- [WHAT YOU HAVE TO DO] The reply should hold only the lines from the one with "0216 888 05 71" to the one with "bolca bulunur. Hücrelerin", both ends kept, exactly as they appear below, without any pictures.

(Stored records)
------------------------------------------------------------------------

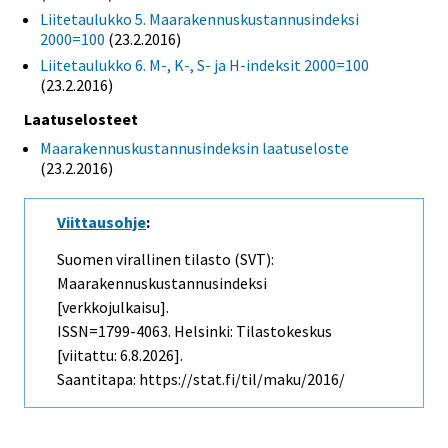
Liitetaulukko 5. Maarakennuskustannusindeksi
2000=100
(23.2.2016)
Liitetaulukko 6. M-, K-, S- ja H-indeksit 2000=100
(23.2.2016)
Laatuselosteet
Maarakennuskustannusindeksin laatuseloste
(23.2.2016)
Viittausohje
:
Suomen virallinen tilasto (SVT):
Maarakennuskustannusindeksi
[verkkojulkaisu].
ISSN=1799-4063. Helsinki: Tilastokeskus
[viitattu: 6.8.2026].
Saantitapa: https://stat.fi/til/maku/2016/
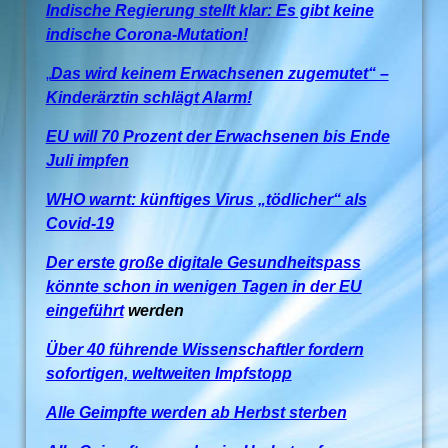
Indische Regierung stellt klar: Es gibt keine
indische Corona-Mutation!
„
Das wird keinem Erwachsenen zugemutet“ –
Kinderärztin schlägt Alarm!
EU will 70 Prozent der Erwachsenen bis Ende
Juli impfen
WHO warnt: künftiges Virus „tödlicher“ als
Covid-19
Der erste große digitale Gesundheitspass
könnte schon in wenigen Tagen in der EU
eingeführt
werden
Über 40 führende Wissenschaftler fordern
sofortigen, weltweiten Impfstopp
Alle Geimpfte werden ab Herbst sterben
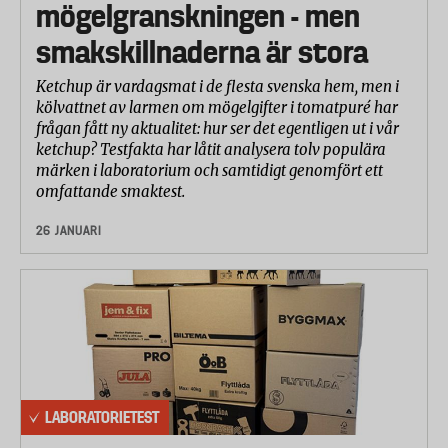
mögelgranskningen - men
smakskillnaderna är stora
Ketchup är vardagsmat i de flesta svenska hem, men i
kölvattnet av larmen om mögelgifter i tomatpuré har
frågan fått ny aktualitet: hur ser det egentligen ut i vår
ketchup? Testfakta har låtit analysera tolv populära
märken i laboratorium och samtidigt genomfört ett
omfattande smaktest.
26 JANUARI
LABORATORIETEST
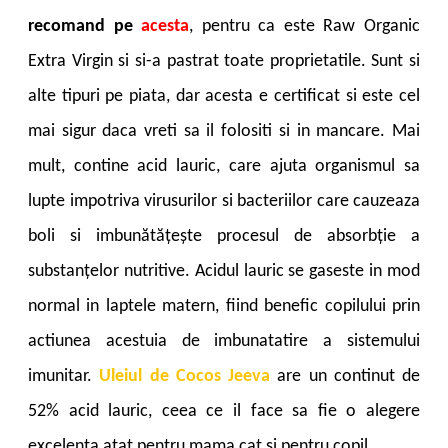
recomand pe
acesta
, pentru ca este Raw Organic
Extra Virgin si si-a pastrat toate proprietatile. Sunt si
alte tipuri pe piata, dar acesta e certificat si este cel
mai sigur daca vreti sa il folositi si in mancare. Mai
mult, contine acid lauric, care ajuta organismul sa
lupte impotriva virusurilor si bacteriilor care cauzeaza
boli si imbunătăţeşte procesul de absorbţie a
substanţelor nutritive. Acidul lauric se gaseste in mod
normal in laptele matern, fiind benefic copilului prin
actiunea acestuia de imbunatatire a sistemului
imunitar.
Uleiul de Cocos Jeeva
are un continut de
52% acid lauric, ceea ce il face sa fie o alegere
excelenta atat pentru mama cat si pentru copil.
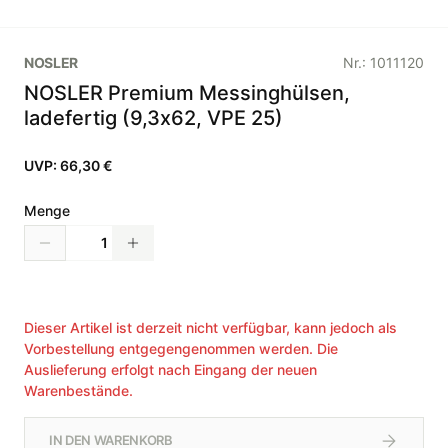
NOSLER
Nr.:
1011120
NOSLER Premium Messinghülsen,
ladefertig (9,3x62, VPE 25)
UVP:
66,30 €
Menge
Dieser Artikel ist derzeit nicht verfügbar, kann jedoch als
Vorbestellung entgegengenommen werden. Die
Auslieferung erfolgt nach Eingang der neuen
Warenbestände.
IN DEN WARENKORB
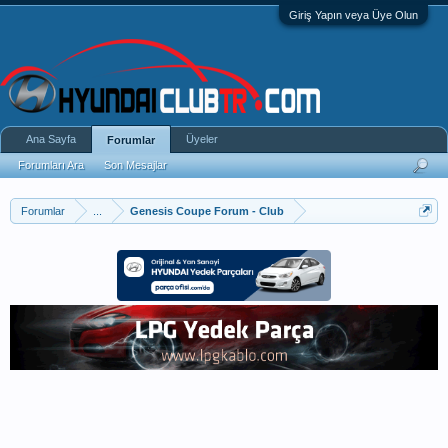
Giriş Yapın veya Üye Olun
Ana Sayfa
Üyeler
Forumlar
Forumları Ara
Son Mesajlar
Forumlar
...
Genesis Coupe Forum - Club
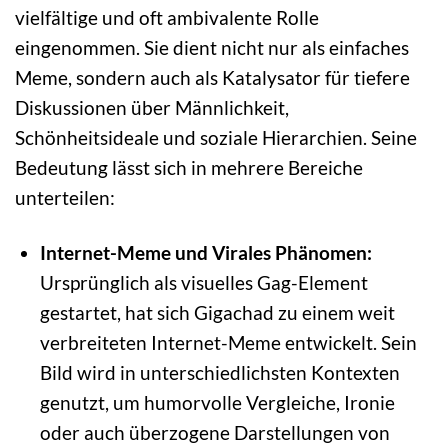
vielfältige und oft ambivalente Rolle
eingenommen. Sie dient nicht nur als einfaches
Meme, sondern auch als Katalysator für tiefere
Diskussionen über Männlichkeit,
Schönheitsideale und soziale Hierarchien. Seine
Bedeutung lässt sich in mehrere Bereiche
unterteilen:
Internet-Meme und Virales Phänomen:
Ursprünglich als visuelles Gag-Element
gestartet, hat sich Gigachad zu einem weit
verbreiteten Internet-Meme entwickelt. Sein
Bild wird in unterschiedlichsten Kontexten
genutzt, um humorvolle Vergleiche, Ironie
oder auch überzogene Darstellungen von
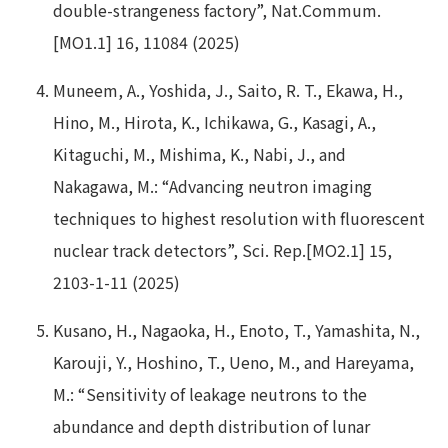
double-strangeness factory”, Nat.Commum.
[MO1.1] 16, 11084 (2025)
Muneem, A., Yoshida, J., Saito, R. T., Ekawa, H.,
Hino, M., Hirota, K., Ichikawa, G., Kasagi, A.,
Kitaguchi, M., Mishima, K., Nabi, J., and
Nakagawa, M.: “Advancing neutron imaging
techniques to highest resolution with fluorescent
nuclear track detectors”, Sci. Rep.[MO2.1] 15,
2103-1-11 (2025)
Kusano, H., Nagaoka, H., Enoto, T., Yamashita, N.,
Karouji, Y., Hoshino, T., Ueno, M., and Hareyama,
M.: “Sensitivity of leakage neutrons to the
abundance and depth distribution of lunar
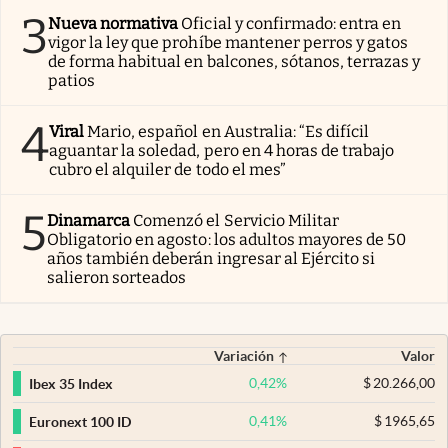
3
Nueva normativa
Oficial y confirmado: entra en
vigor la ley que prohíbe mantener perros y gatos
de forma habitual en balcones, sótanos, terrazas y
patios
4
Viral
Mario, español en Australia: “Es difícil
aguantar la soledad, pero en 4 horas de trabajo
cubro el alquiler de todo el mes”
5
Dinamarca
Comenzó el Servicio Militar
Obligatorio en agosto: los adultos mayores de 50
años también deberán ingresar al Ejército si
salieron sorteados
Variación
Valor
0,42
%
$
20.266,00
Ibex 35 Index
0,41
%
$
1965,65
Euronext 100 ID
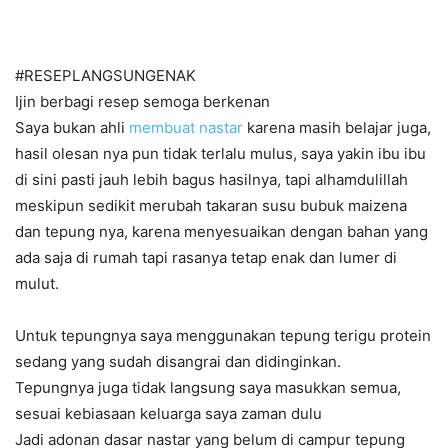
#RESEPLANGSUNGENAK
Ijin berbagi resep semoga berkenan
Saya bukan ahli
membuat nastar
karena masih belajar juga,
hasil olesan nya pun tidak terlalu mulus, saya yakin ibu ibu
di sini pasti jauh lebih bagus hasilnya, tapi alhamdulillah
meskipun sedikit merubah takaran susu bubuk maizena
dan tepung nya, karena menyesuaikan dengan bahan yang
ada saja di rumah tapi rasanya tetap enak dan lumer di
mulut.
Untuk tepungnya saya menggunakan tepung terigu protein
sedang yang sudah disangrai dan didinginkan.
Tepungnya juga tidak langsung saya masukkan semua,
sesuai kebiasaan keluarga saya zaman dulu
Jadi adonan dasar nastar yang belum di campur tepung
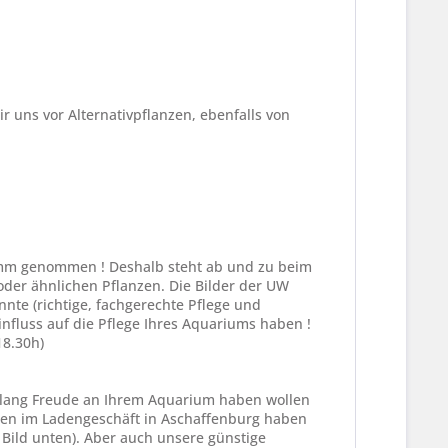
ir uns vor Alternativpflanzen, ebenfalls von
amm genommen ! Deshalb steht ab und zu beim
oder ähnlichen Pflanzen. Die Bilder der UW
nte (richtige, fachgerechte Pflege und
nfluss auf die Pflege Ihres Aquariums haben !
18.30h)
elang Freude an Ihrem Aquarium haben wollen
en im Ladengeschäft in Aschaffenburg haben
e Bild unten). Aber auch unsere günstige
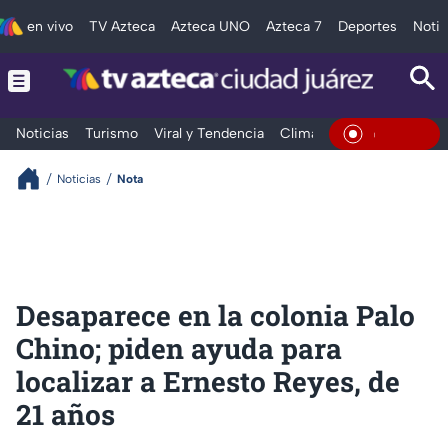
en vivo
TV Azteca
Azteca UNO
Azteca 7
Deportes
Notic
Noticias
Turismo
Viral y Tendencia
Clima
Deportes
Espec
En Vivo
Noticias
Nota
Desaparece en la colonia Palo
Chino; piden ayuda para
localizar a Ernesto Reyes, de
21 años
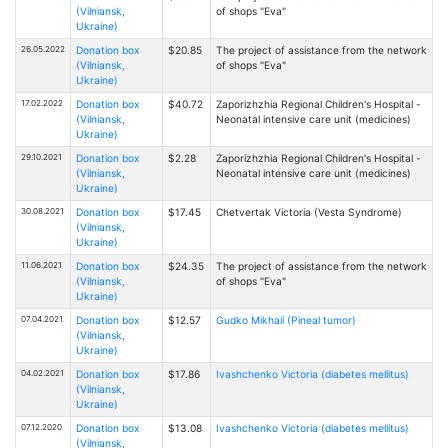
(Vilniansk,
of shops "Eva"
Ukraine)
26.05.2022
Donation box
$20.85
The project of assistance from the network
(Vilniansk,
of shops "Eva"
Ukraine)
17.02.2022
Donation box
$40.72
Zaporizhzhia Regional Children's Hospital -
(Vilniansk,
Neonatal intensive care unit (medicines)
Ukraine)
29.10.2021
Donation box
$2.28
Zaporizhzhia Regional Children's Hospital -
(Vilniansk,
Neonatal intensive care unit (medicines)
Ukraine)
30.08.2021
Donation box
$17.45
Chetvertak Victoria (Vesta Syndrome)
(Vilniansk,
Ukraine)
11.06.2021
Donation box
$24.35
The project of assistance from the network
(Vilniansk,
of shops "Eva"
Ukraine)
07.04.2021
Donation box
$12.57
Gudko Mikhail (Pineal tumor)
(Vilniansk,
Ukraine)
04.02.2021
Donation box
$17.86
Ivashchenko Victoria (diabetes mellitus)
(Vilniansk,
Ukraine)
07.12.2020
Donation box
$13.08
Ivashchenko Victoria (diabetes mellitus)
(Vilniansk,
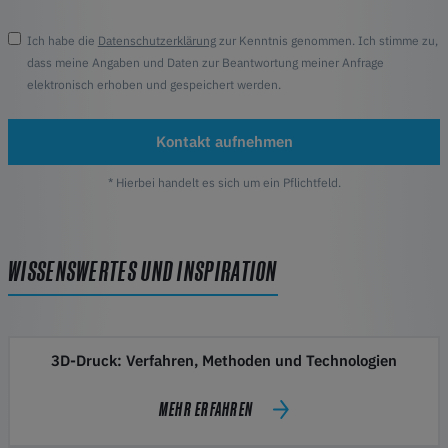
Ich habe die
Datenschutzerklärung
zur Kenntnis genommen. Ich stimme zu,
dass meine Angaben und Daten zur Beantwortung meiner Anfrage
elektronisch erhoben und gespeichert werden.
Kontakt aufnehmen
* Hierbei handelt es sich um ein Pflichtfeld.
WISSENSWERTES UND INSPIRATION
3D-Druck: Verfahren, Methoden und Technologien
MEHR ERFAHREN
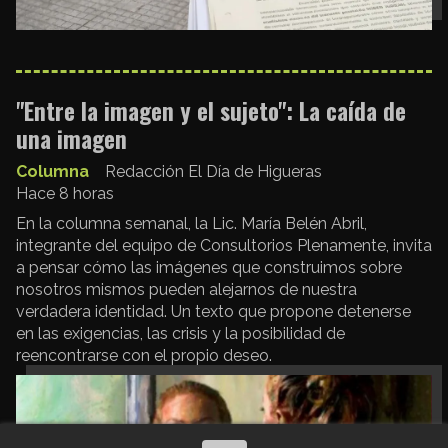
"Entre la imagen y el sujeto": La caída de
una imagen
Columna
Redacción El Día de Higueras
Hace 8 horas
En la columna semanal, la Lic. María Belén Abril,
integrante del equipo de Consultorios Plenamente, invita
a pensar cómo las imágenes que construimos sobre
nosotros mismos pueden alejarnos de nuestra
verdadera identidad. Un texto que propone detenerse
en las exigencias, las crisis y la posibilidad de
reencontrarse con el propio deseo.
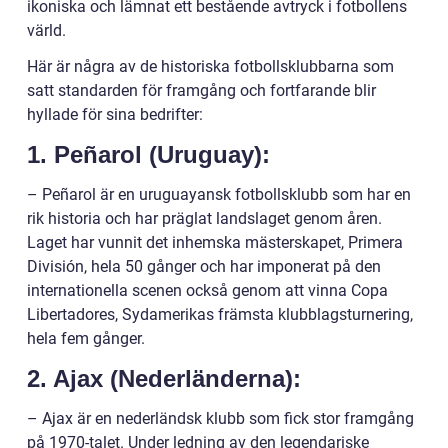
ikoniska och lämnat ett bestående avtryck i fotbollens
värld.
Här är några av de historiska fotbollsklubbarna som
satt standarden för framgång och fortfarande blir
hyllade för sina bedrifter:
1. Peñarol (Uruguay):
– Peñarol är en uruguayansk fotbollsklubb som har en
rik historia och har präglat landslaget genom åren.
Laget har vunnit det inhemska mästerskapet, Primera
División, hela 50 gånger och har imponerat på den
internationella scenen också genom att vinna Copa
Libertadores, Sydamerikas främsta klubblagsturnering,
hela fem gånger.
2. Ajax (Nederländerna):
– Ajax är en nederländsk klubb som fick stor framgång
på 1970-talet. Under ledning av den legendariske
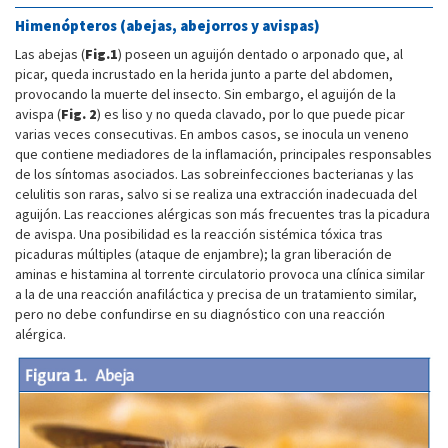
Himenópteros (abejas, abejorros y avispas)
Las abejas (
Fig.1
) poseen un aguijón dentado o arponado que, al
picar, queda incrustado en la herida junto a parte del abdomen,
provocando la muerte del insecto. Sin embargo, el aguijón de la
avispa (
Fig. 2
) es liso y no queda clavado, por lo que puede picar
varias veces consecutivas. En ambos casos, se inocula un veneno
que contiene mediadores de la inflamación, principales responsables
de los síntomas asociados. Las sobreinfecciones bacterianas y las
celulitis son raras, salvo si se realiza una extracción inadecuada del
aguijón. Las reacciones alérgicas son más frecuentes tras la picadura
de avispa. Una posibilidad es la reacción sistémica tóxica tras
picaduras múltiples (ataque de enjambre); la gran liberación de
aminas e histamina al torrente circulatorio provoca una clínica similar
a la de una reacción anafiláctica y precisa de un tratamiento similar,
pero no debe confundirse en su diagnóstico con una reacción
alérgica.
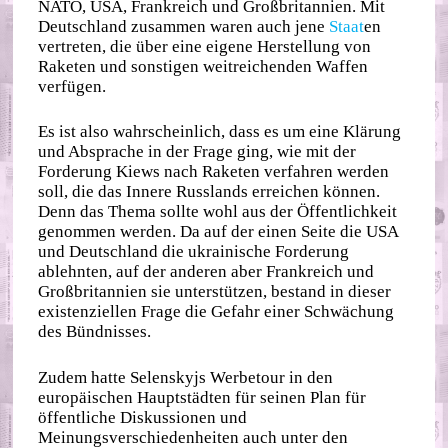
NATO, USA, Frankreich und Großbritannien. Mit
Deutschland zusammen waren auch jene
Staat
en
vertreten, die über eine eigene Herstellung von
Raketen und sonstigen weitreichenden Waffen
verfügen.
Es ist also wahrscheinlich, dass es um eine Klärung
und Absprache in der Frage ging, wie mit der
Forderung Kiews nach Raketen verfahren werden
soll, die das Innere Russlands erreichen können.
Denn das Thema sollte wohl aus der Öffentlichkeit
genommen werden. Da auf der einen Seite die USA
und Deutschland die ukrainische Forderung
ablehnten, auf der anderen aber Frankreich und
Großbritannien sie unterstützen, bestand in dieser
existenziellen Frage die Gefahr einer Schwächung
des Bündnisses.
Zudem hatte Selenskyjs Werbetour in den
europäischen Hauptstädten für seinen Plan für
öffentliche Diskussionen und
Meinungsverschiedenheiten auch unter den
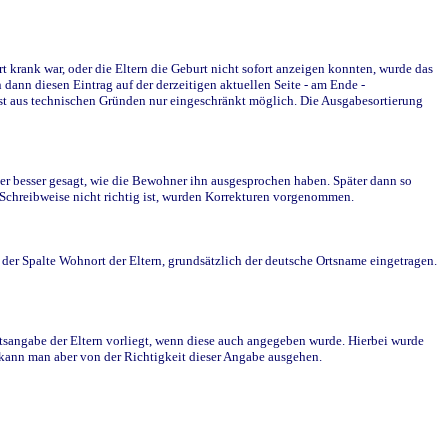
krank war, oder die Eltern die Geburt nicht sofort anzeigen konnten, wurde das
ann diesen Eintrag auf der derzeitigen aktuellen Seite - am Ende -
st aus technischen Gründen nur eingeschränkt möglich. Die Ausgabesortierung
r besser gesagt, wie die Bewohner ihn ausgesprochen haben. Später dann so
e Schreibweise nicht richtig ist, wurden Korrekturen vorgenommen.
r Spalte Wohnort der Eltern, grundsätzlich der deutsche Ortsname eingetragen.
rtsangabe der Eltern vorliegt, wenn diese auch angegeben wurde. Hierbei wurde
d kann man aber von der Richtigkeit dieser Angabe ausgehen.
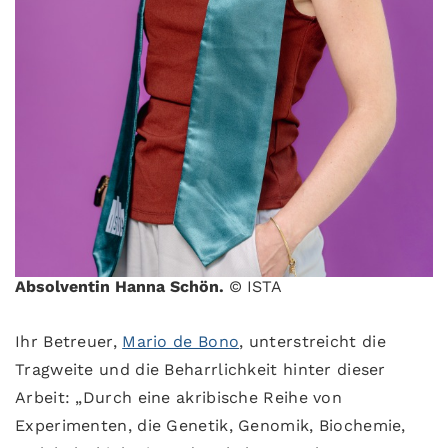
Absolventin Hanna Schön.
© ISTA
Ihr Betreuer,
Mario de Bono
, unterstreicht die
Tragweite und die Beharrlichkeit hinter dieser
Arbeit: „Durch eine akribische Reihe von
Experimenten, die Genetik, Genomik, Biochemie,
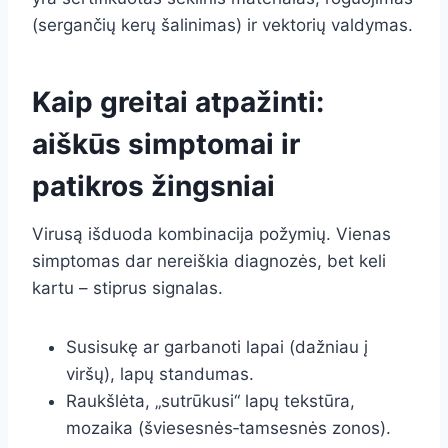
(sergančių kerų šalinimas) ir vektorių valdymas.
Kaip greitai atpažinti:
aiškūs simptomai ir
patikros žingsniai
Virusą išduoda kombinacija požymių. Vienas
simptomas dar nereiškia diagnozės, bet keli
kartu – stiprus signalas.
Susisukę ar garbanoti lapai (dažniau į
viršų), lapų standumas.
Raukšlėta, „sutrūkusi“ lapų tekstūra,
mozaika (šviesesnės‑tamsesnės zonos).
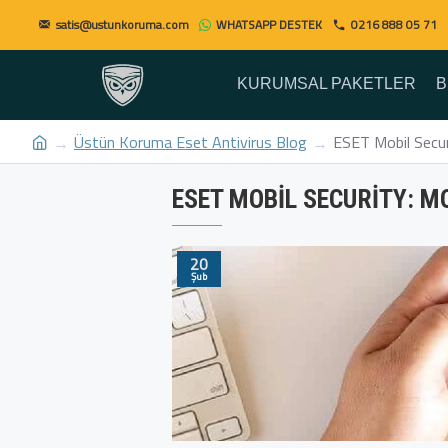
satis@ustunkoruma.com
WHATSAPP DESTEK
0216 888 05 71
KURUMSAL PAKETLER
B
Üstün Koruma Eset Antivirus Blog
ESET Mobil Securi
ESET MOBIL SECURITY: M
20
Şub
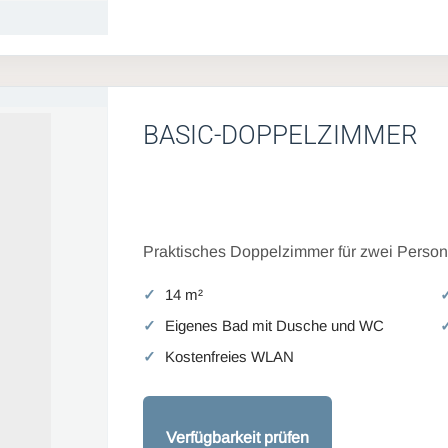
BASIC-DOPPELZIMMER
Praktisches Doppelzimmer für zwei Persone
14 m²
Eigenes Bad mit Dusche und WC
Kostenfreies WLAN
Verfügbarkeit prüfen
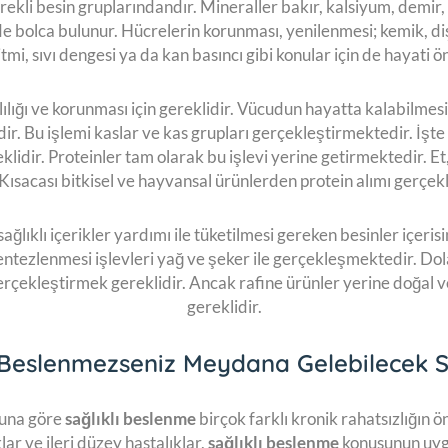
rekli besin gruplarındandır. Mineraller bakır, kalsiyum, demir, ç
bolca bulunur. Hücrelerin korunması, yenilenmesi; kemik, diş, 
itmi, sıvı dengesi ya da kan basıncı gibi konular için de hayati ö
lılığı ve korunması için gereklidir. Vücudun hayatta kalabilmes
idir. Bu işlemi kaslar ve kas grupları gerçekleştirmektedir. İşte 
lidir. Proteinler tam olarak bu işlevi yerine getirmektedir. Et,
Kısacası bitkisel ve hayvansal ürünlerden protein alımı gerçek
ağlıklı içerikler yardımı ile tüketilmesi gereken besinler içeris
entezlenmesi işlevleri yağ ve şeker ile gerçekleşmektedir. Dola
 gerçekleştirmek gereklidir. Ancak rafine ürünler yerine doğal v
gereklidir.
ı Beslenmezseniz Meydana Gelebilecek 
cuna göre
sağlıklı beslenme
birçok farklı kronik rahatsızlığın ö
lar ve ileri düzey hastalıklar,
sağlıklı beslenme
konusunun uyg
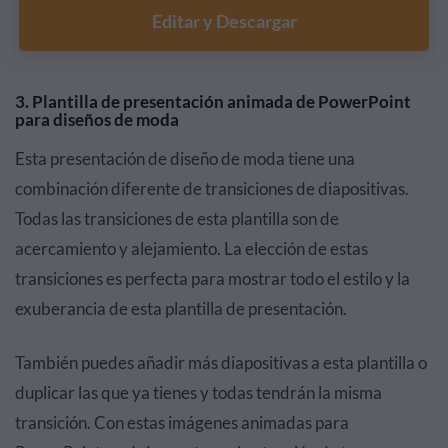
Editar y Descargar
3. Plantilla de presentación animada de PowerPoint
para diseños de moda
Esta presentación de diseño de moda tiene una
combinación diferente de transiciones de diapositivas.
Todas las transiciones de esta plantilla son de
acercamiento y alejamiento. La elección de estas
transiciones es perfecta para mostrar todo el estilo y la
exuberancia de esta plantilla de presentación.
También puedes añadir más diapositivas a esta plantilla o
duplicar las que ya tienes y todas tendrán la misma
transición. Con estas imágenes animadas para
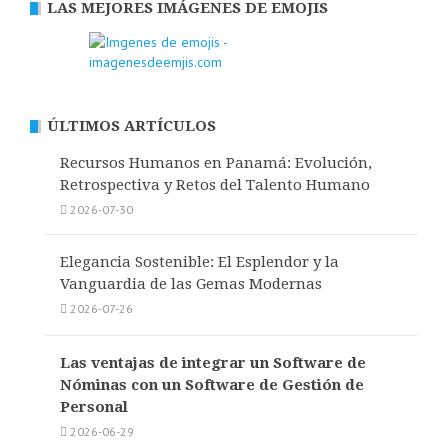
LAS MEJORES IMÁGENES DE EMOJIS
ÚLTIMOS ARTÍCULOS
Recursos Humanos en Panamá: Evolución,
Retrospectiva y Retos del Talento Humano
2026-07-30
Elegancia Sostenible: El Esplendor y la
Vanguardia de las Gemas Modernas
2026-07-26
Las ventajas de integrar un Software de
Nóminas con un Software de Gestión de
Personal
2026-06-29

------------------------------------------------------------------------

- [FINAL ANSWER]
0216 888 05 71
KURUMSAL PAKETLER
B
Üstün Koruma Eset Antivirus Blog
ESET Mobil Securi
ESET MOBIL SECURITY: M
20
Şub
BASIC-DOPPELZIMMER
Praktisches Doppelzimmer für zwei Persone
14 m²
Eigenes Bad mit Dusche und WC
Kostenfreies WLAN
Verfügbarkeit prüfen
rekli besin gruplarındandır. Mineraller bakır, kalsiyum, demir, ç
bolca bulunur. Hücrelerin korunması, yenilenmesi; kemik, diş, 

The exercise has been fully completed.